Hospital standards below par
CUTS to nursing staff is putting patients at risk, the Opposition said yesterday citing the Government's own data.
It blamed the reduction of nursing positions for the failure of all but four of the state's hospitals, including Lismore Base, to meet Australian standards of treating patients at Emergency Departments within specific timeframes based on the seriousness of their condition.
The NSW Health Quarterly Hospital Performance Report released yesterday revealed treatment times at Lismore Base's Emergency Department has deteriorated as staffing levels have been reduced.
The State Government announced late last year that it would strip 400 jobs out of North Coast Area Health in an attempt to save $30 million - part of an overall budget cut to health of $200 million across the state.

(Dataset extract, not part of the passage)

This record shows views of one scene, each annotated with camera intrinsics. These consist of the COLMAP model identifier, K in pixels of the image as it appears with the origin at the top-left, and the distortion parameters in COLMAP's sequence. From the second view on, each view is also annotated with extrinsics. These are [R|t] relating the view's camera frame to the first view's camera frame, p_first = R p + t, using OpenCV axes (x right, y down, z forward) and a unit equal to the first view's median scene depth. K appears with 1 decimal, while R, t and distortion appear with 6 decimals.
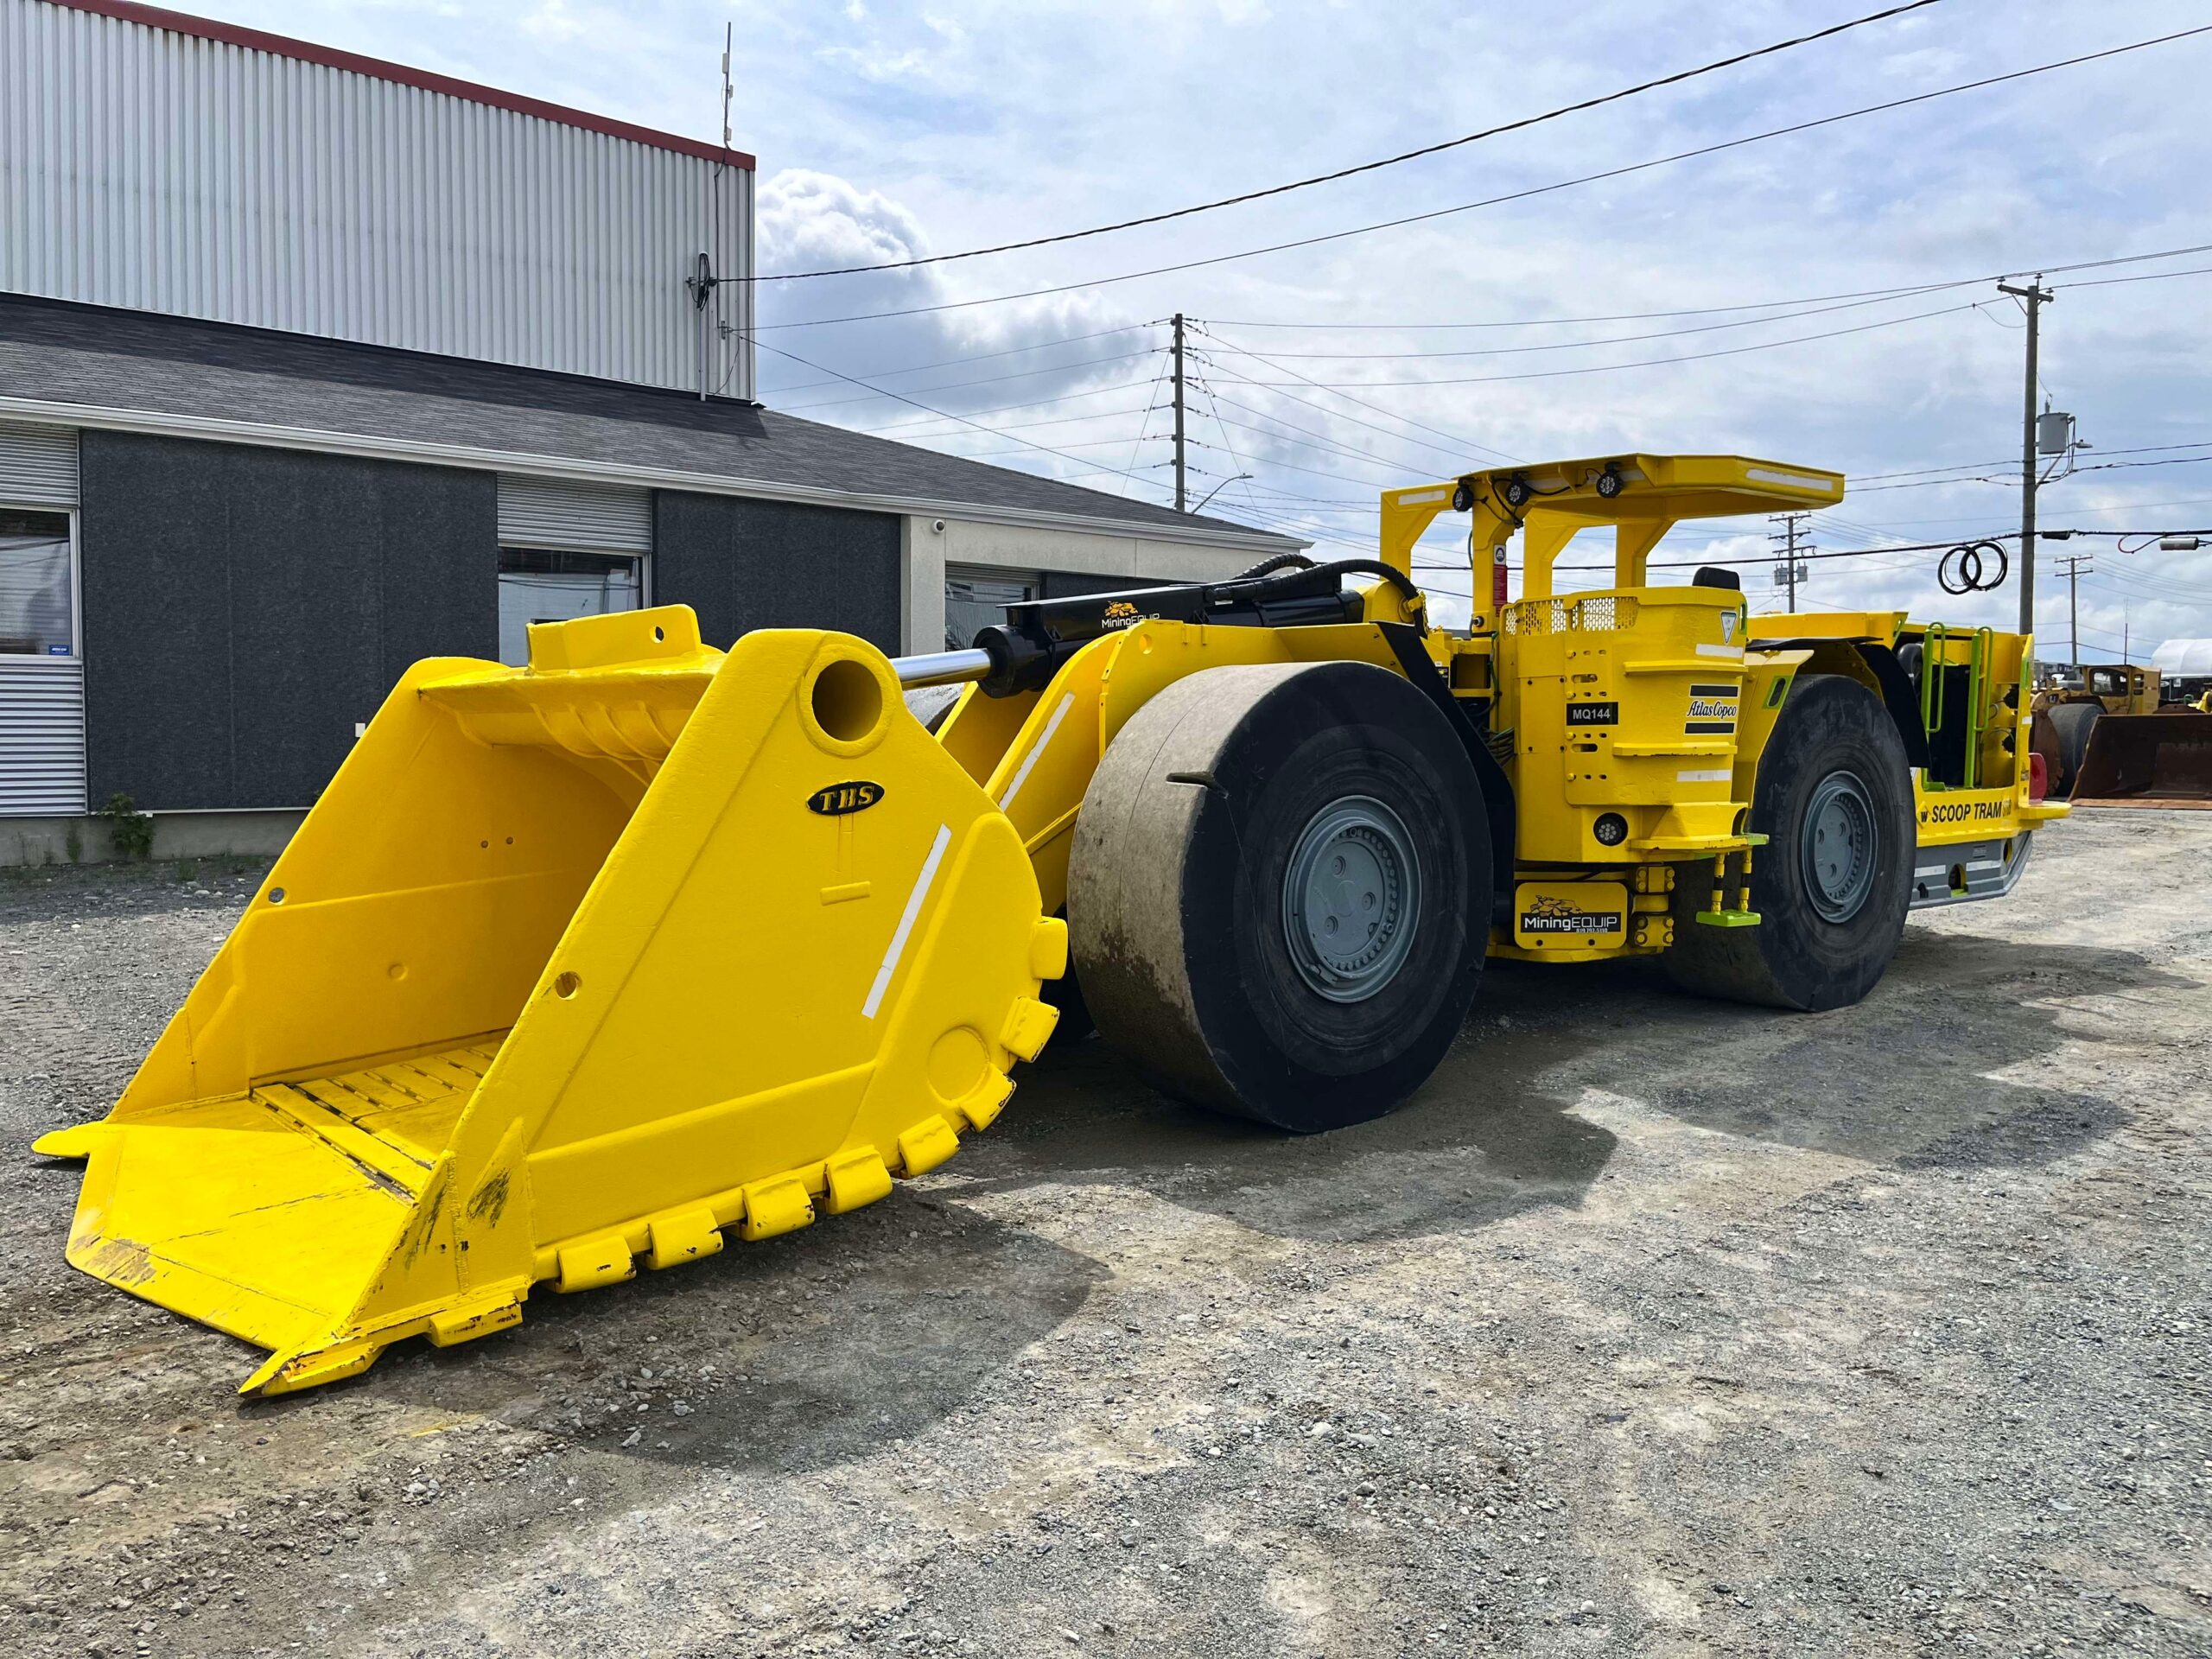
lens RADIAL K [[1684.4, 0, 1087.8], [0, 1684.4, 820.9], [0, 0, 1]] dist [0.057106, -0.086912]
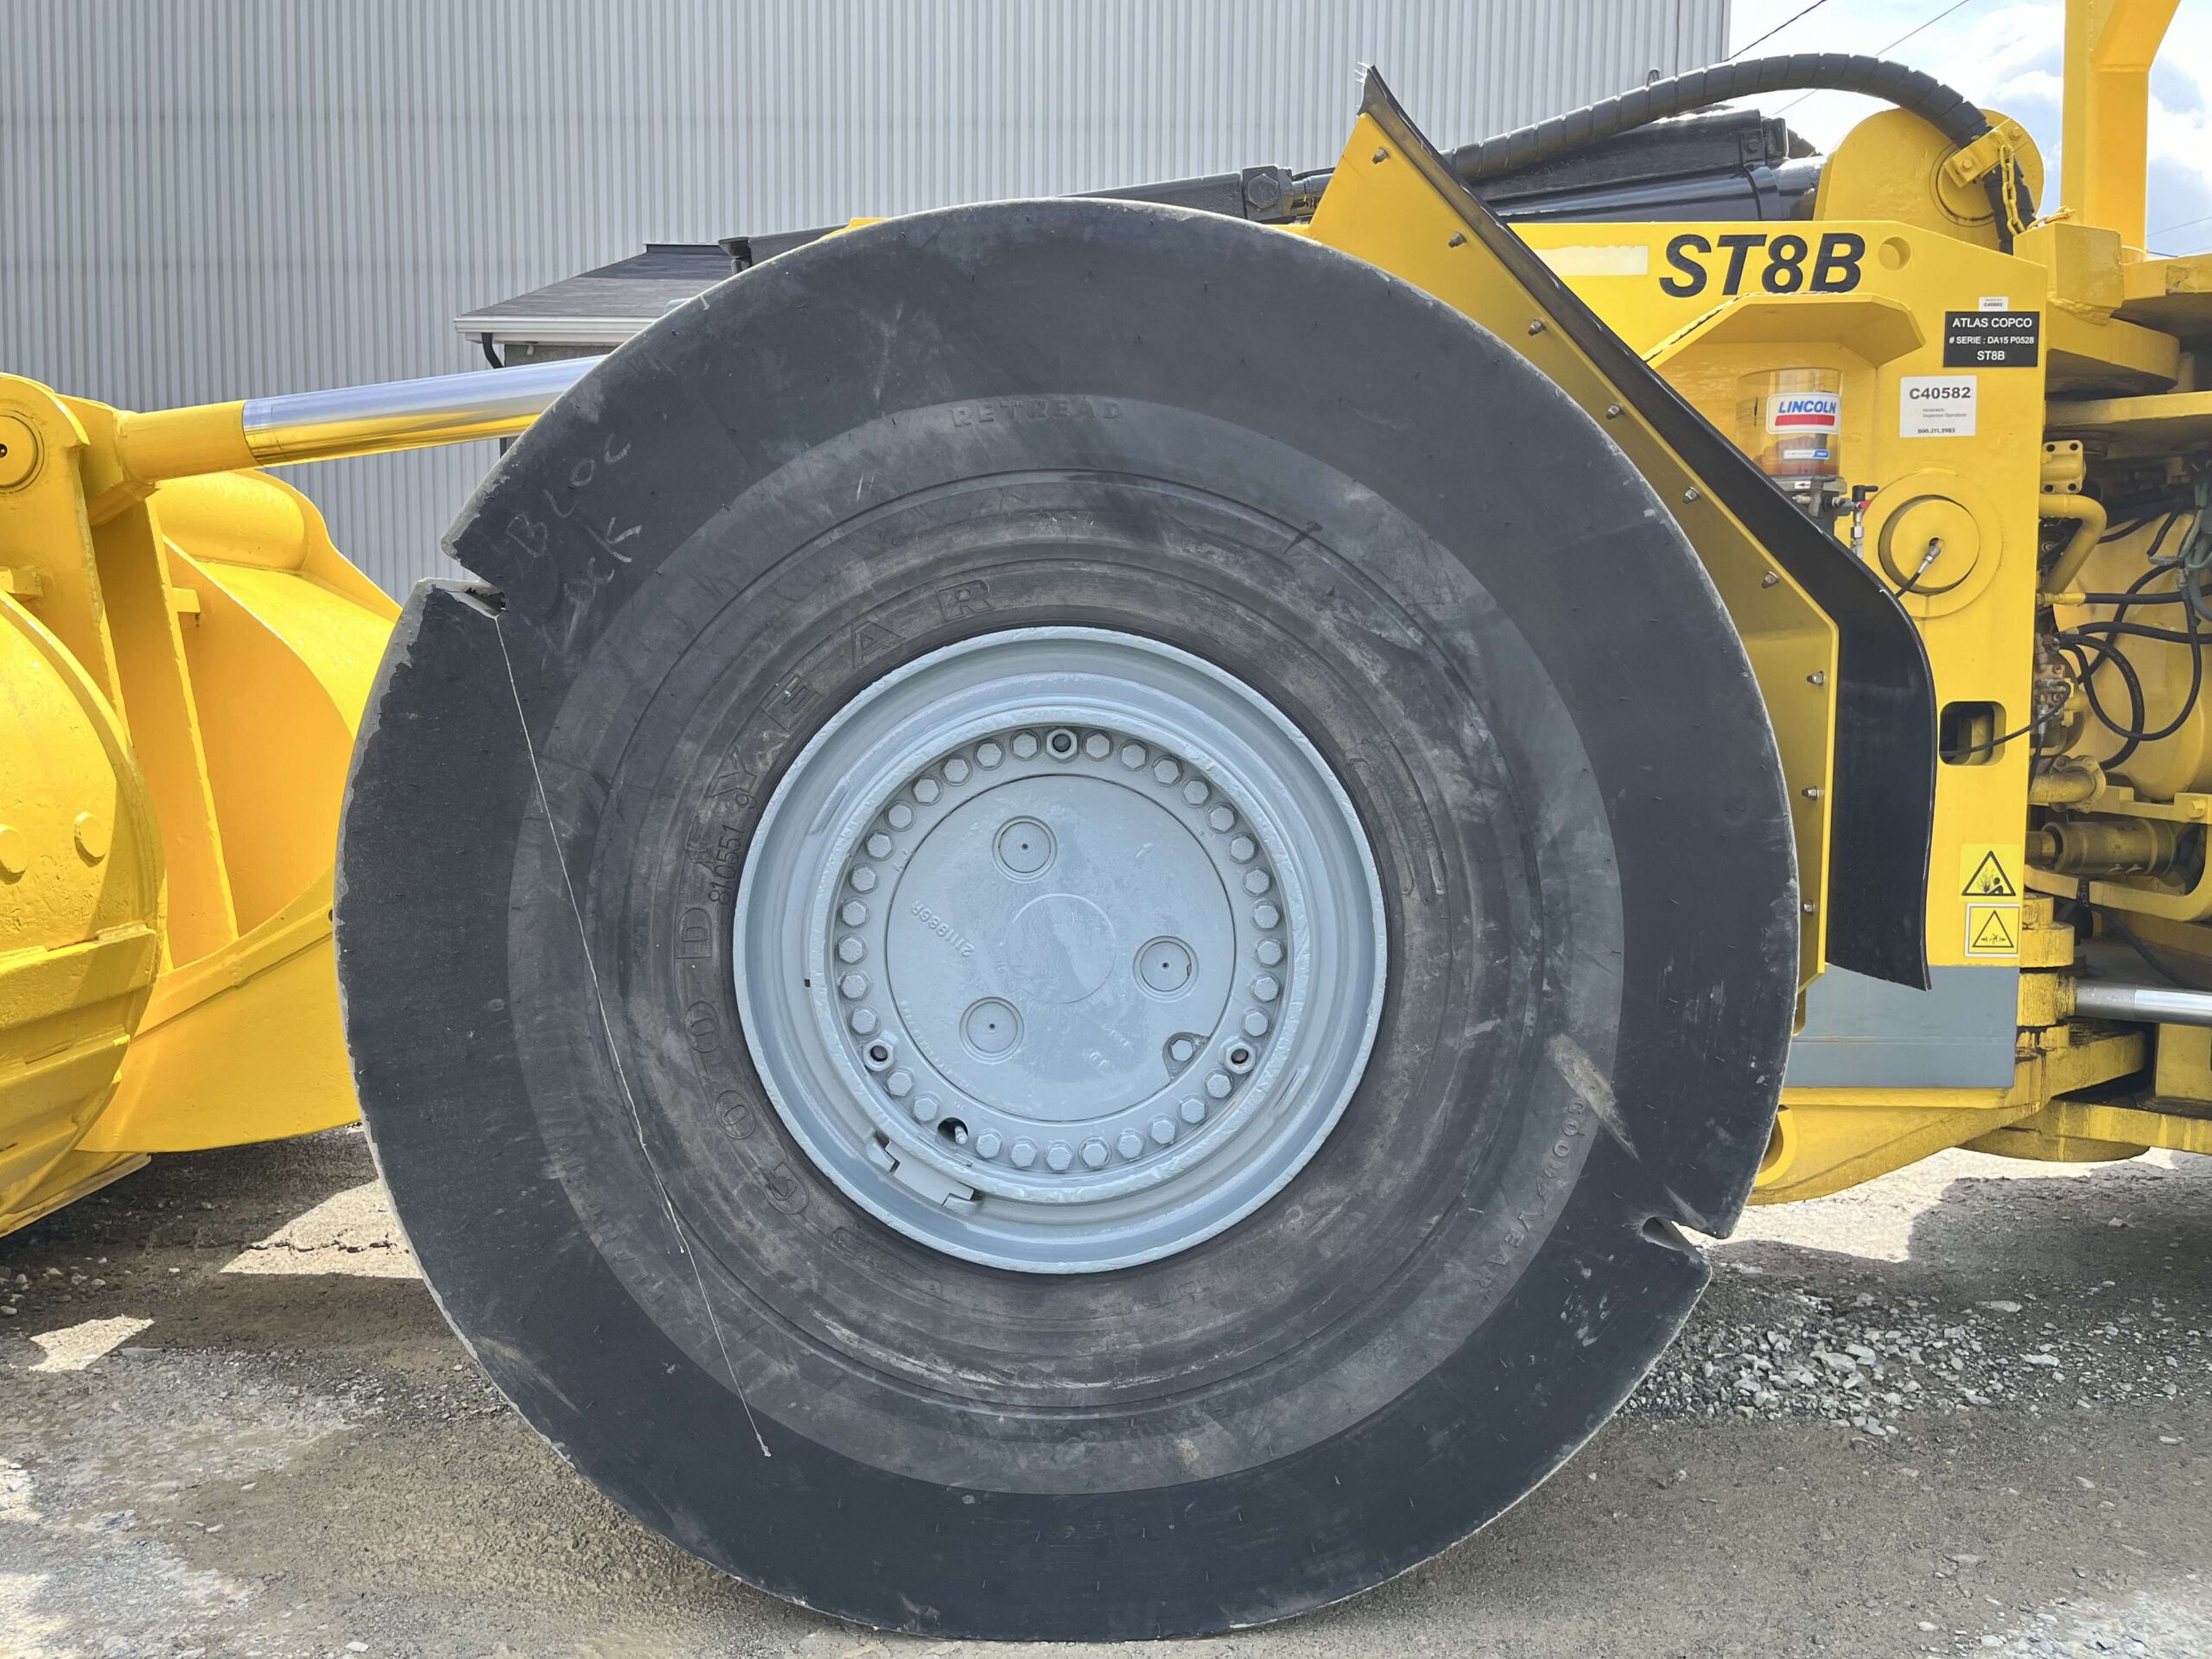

According to the figures released yesterday only 59 per cent of patients with 'imminently life threatening' conditions were seen by medical staff at Lismore Base within the 10-minute target over the three months to June.
This compares with 83pc for the same period last year. For those with potentially life-threatening conditions 55pc were seen within the 30-minute standard, compared with 63pc last year. The figures are just as bad for people with potentially serious conditions, 57pc compared with 68pc last year.
The report also revealed that more than one in five patients arriving at Lismore in an ambulance were left waiting on stretchers for more than 30 minutes before they were admitted by the Emergency Department. This is up from 13pc last year.
The Northern Star has previously reported the ambulance union saying this has a flow-on effect, as ambulances cannot leave the hospital until patients are admitted, resulting in bottlenecks and the availability of ambulances to respond to emergency calls.
A North Coast Area Health spokesperson said the performance at Lismore Base was 'in line with the rest of the State'.
The spokesperson said the data 'appeared worse than it actually is' because of new technology.